The uncertainty around the reference depth corresponding to \(-2400 \, \text{m}\) in the North Sea well is much higher because each of the two distinct alignments shown earlier results in a different reference depth for the lower part of the section, and there is considerable variation also within the alignment clusters.

If we want to just use one alignment to compute the reference depth and uncertainty, we can specify for example alignment = 1 to use alignment 1:

StratMap(result, heights = c(-1900, -2400), site = 2, alignment = 1)

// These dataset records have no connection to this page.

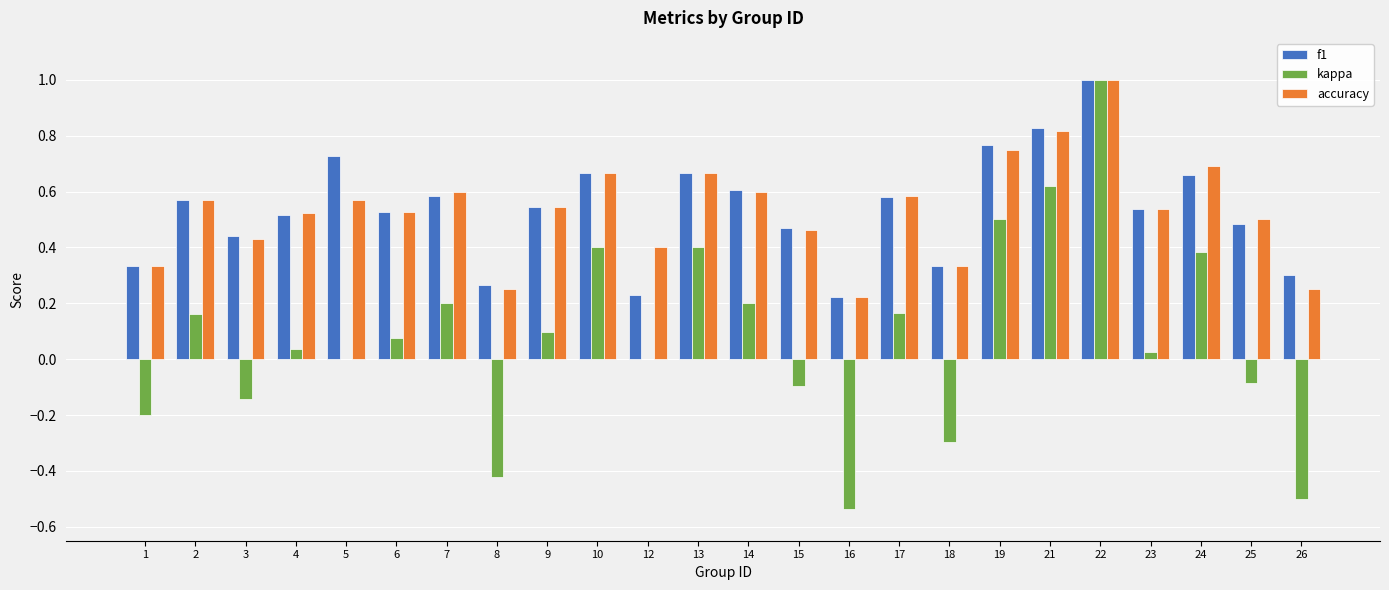

At which category is the sum across all series the highest?

22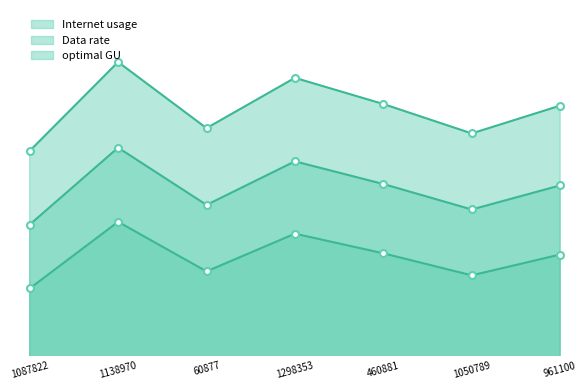

Read the optimal GU line value at 460881.

104.7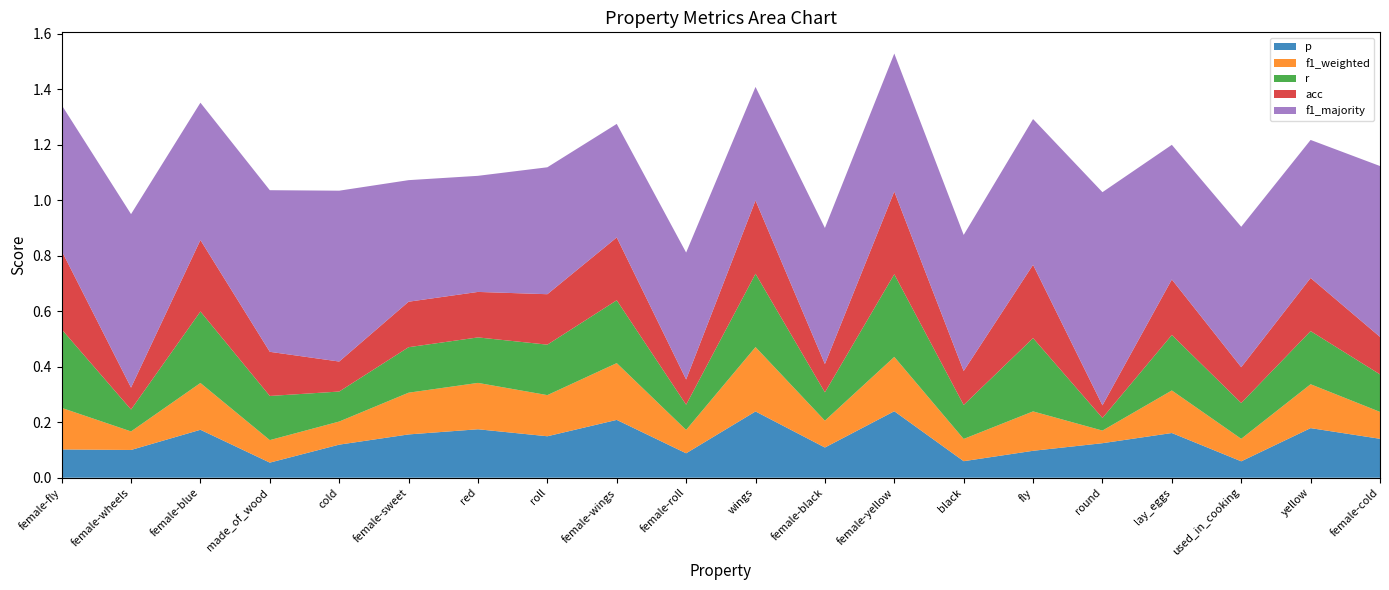

Reading left to right, transcribe all the data shown in this chart.

p: 0.1	0.1	0.2	0.1	0.1	0.2	0.2	0.1	0.2	0.1	0.2	0.1	0.2	0.1	0.1	0.1	0.2	0.1	0.2	0.1
f1_weighted: 0.1	0.1	0.2	0.1	0.1	0.2	0.2	0.1	0.2	0.1	0.2	0.1	0.2	0.1	0.1	0.0	0.2	0.1	0.2	0.1
r: 0.3	0.1	0.3	0.2	0.1	0.2	0.2	0.2	0.2	0.1	0.3	0.1	0.3	0.1	0.3	0.0	0.2	0.1	0.2	0.1
acc: 0.3	0.1	0.3	0.2	0.1	0.2	0.2	0.2	0.2	0.1	0.3	0.1	0.3	0.1	0.3	0.0	0.2	0.1	0.2	0.1
f1_majority: 0.5	0.6	0.5	0.6	0.6	0.4	0.4	0.5	0.4	0.5	0.4	0.5	0.5	0.5	0.5	0.8	0.5	0.5	0.5	0.6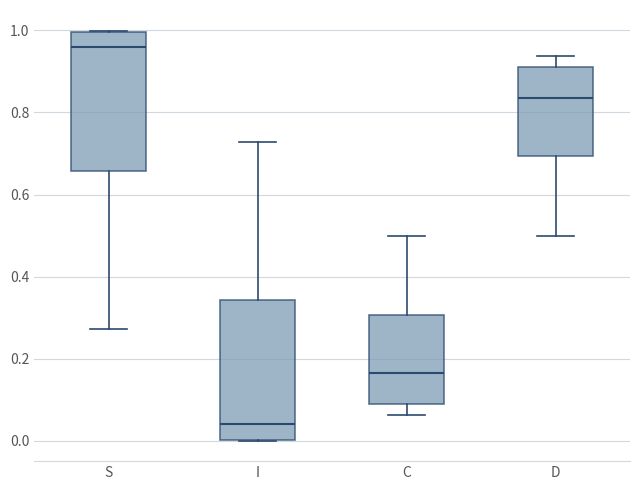

Reading left to right, transcribe this box plot: for each box, give where its median line is, the range the box spans, and where its two whiskers end, as read against the y-axis. The values are not printed on the chart, so give them approximately, as read against the axis.

S: median 0.96, box 0.66 to 1.00, whiskers 0.28 to 1.00
I: median 0.04, box 0.00 to 0.34, whiskers 0.00 to 0.72
C: median 0.16, box 0.08 to 0.30, whiskers 0.06 to 0.50
D: median 0.84, box 0.70 to 0.92, whiskers 0.50 to 0.94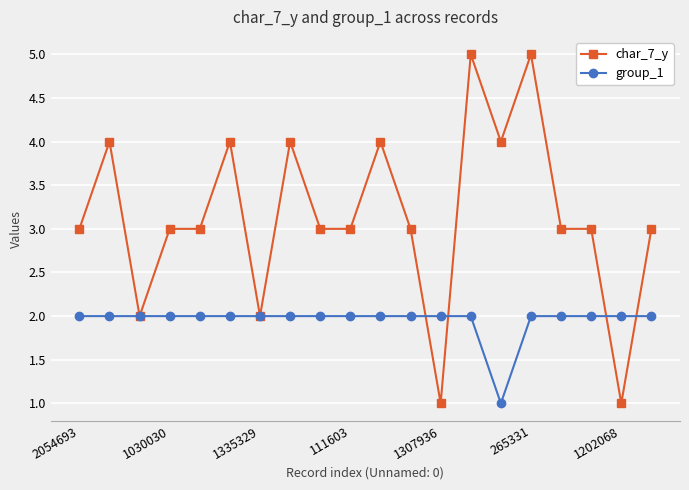

After their last crossing, which series has the higher values: char_7_y or group_1?

char_7_y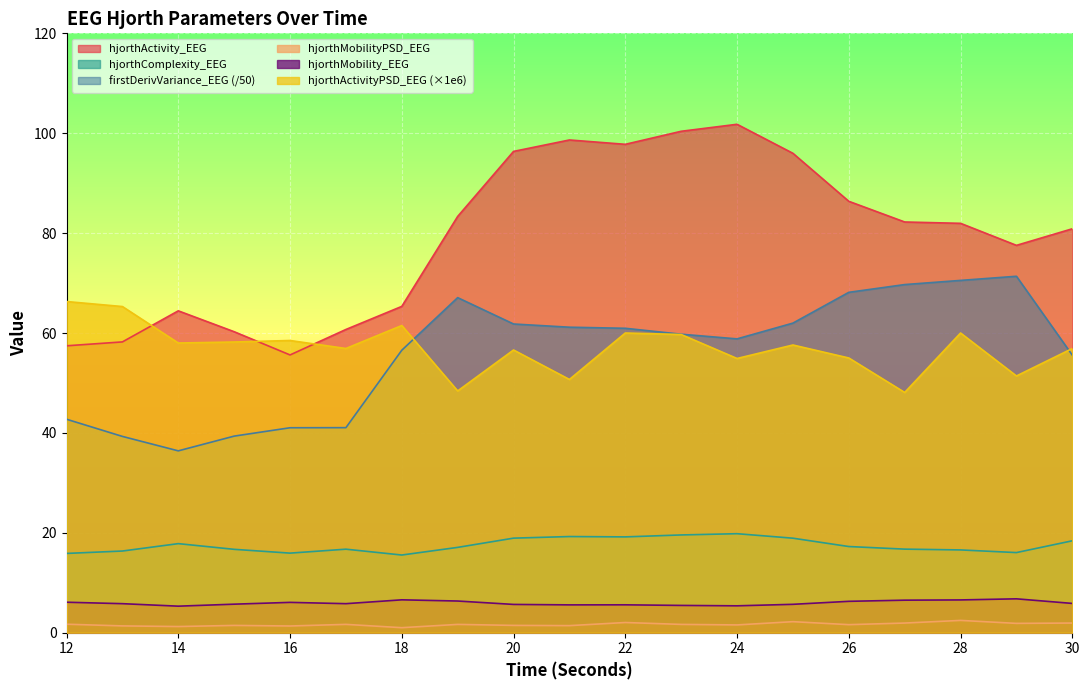

Which series has the widest spread of values?

hjorthActivity_EEG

  height      mean       sd      2.5%       50%     97.5%
1  -1900 -636.9152 2.101876 -640.8139 -636.9495 -633.0691
2  -2400 -955.4025 3.829975 -963.2279 -955.1406 -948.0990

Here, the uncertainty of the reference depth corresponding to \(-2400 \, \text{m}\) is much lower.

We can visualise the reference depths corresponding to North Sea depths by using the StratMapPlot() function:

StratMapPlot(result, alignment = "all")

Figure 13: Median depths (line) with 95% credible intervals (shading) in the reference section (Staithes) corresponding to depths in the North Sea section, using all alignments from the posterior (after burn-in).